Exercise description:
Copy the data below exactly, omitting any picture it contains.

Provided material:
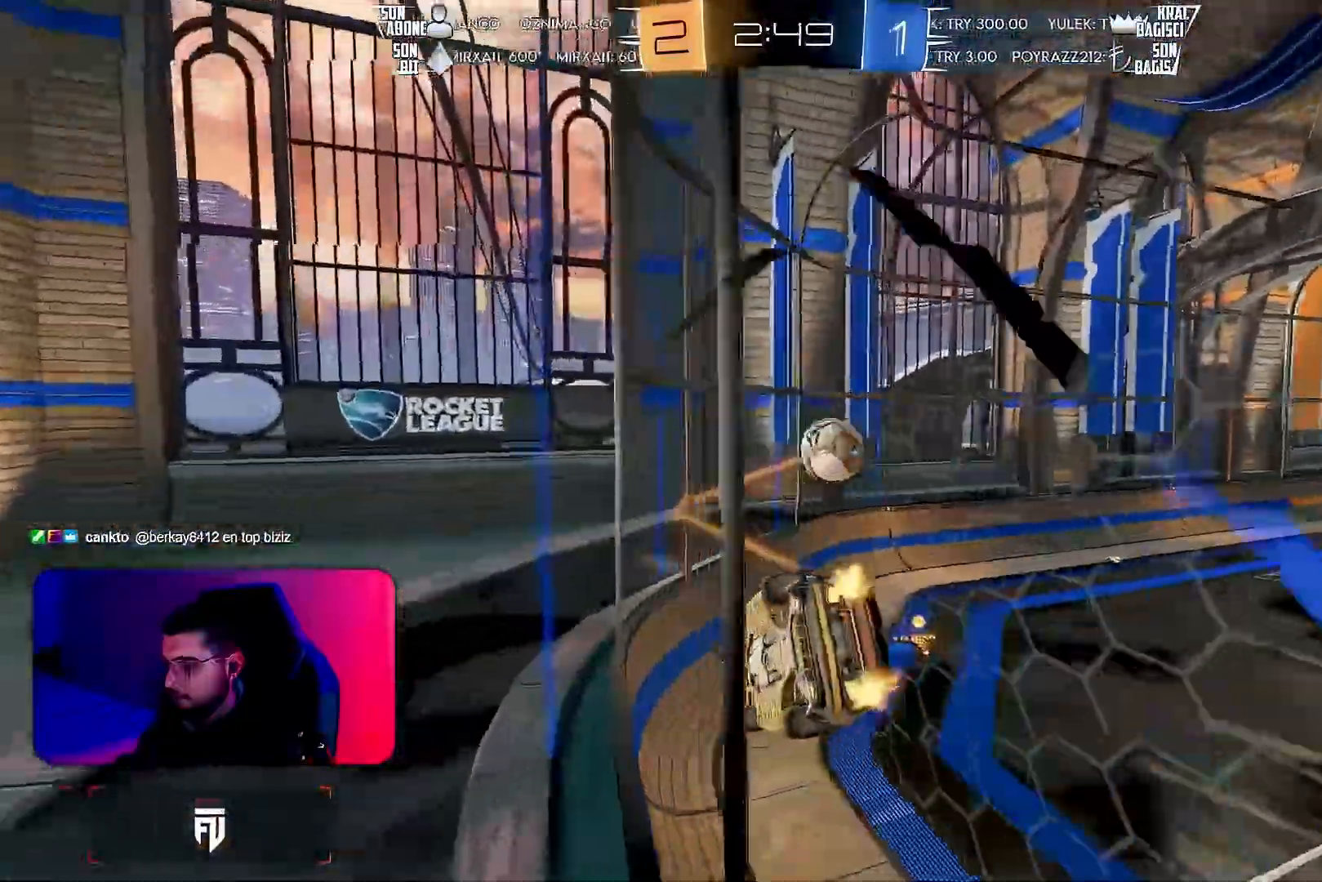
{"buttons": ["R2"], "left_stick": "center", "events": [[100, "CROSS", "down"], [100, "left_stick", "down"], [217, "L1", "down"], [217, "left_stick", "down-left"], [283, "CROSS", "up"], [400, "L1", "up"], [417, "left_stick", "center"]]}
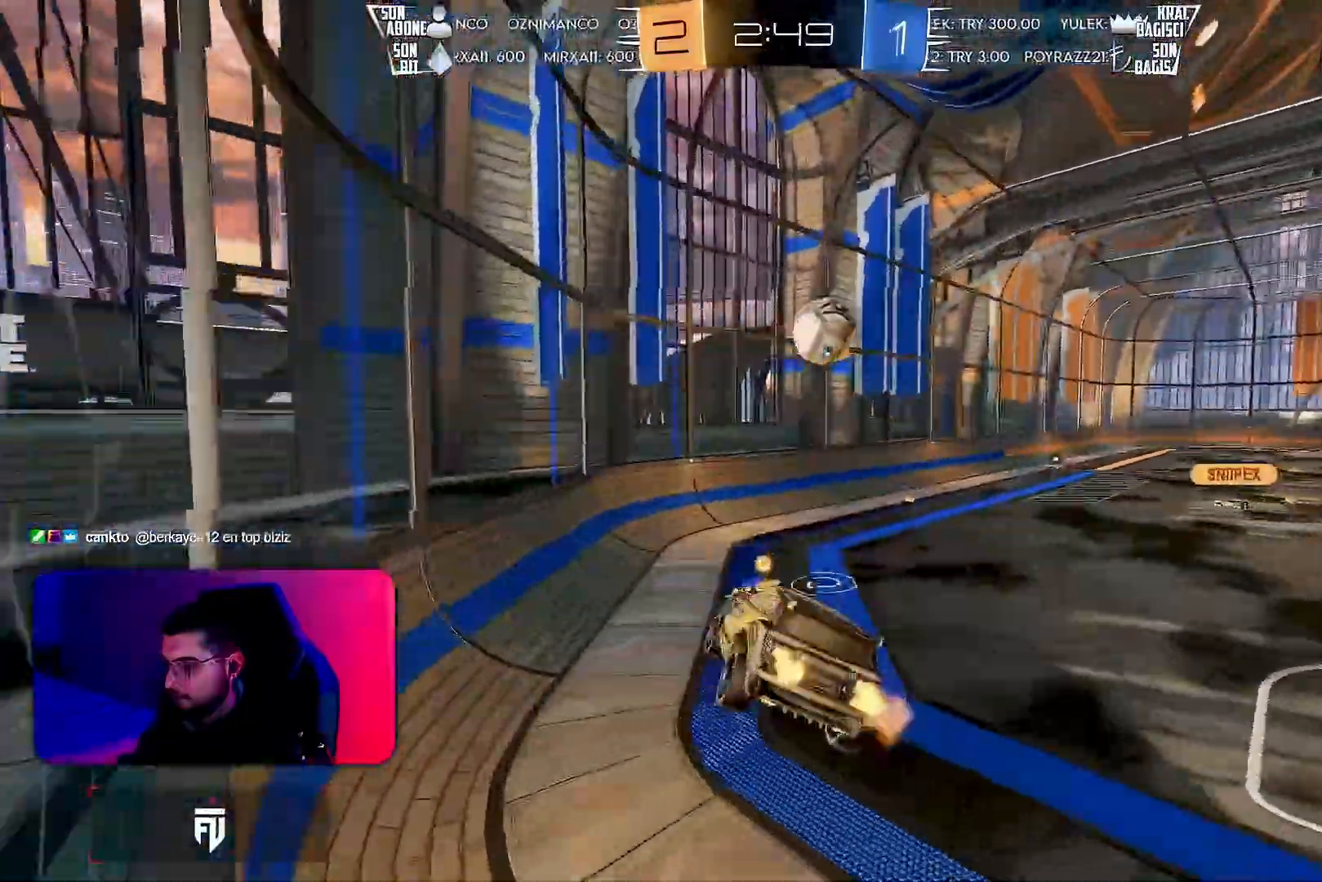
{"buttons": ["R1", "R2"], "left_stick": "up-right", "events": [[67, "left_stick", "down"], [133, "R1", "down"], [183, "left_stick", "up"], [317, "CROSS", "down"], [367, "left_stick", "up-right"], [417, "CROSS", "up"]]}
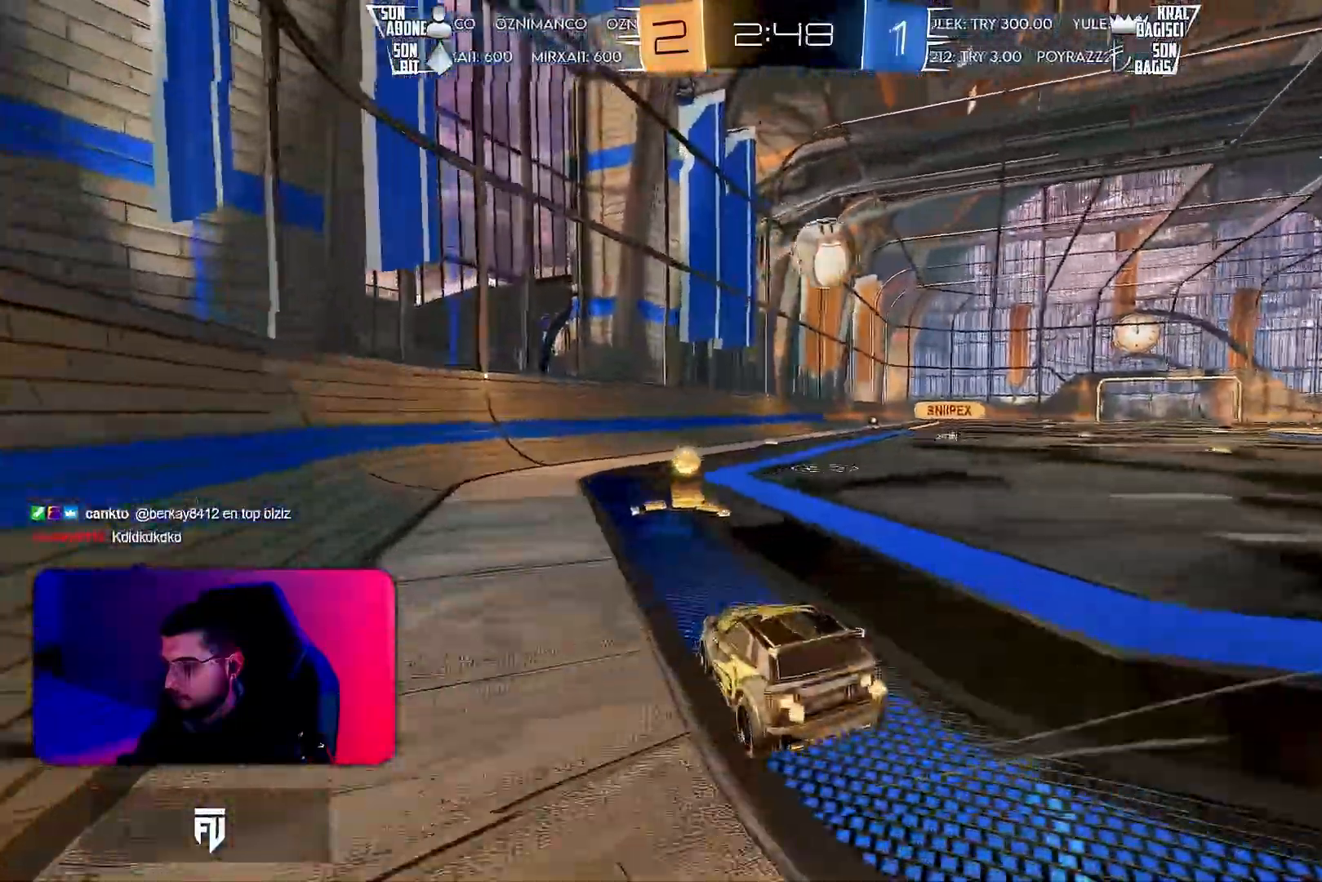
{"buttons": ["R2"], "left_stick": "right", "events": [[83, "R1", "up"], [83, "left_stick", "center"], [267, "left_stick", "right"]]}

Worked solution:
{"buttons": ["R2"], "left_stick": "center", "events": [[100, "CROSS", "down"], [100, "left_stick", "down"], [217, "L1", "down"], [217, "left_stick", "down-left"], [283, "CROSS", "up"], [400, "L1", "up"], [417, "left_stick", "center"]]}
{"buttons": ["R1", "R2"], "left_stick": "up-right", "events": [[67, "left_stick", "down"], [133, "R1", "down"], [183, "left_stick", "up"], [317, "CROSS", "down"], [367, "left_stick", "up-right"], [417, "CROSS", "up"]]}
{"buttons": ["R2"], "left_stick": "right", "events": [[83, "R1", "up"], [83, "left_stick", "center"], [267, "left_stick", "right"]]}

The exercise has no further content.